Tool Error Contract — Recoverable vs Terminal
Most agent failures are not reasoning failures — they are tool contract failures: ambiguous names, weak schemas, and useless errors. A production tool must return a structured error contract that lets the agent reason about whether to retry, repair, or escalate.
Required fields: error_code (machine-readable), error_message (human-readable cause), recoverable (boolean — can the agent fix this and retry?), and retry_after_sec (for transient failures). "Error: file not found" leaves an agent looping; "FILE_NOT_FOUND, recoverable=true, hint: use list_files() to discover paths" gives the agent a path forward.
Minimal Tool Error Contract
{
"error_code": "RATE_LIMITED",
"error_message": "Too many requests for this tenant",
"recoverable": true,
"retry_after_sec": 2
}
Retry Classification — Three Error Classes
Transient (retry with backoff)
Timeout, rate-limit, network error → bounded exponential backoff with jitter.

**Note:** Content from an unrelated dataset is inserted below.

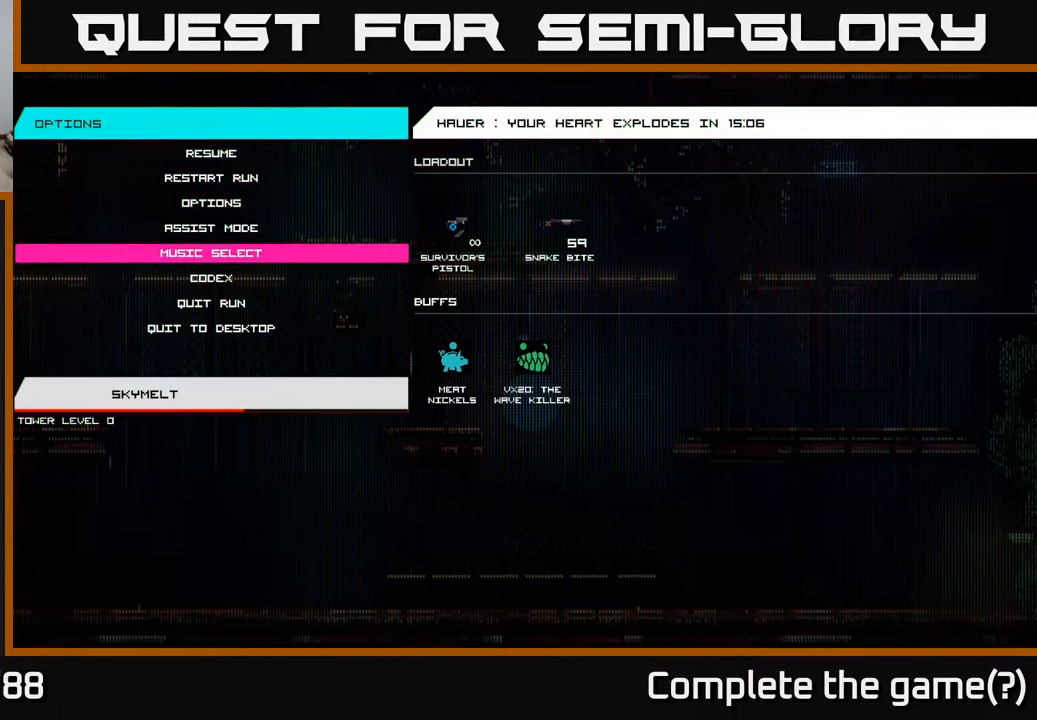
{"buttons": [], "left_stick": "center", "right_stick": "center", "events": [[233, "DPAD_RIGHT", "down"], [367, "DPAD_RIGHT", "up"]]}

Cap at 3 retries; longer cap risks runaway cost.
Correctable (let the model repair args)
Schema mismatch, missing required field, invalid argument → return validation error and let the agent try once or twice with corrected arguments.
Terminal (no retry, escalate)
Permission denied, unknown tool, policy blocked → no retry; force alternate plan, return diagnostic, or escalate to human. Retrying terminal errors wastes cost and can amplify side effects.
Loop detection
Hash (tool, normalized_args). If the same failing call repeats 3+ times, abort with diagnostic. Same-args repetition is the signature of a stuck agent.
Idempotency for side-effects
Every mutating call carries a client-generated operation ID. The backend deduplicates repeated submissions, so retries cannot duplicate emails, charges, or deletes.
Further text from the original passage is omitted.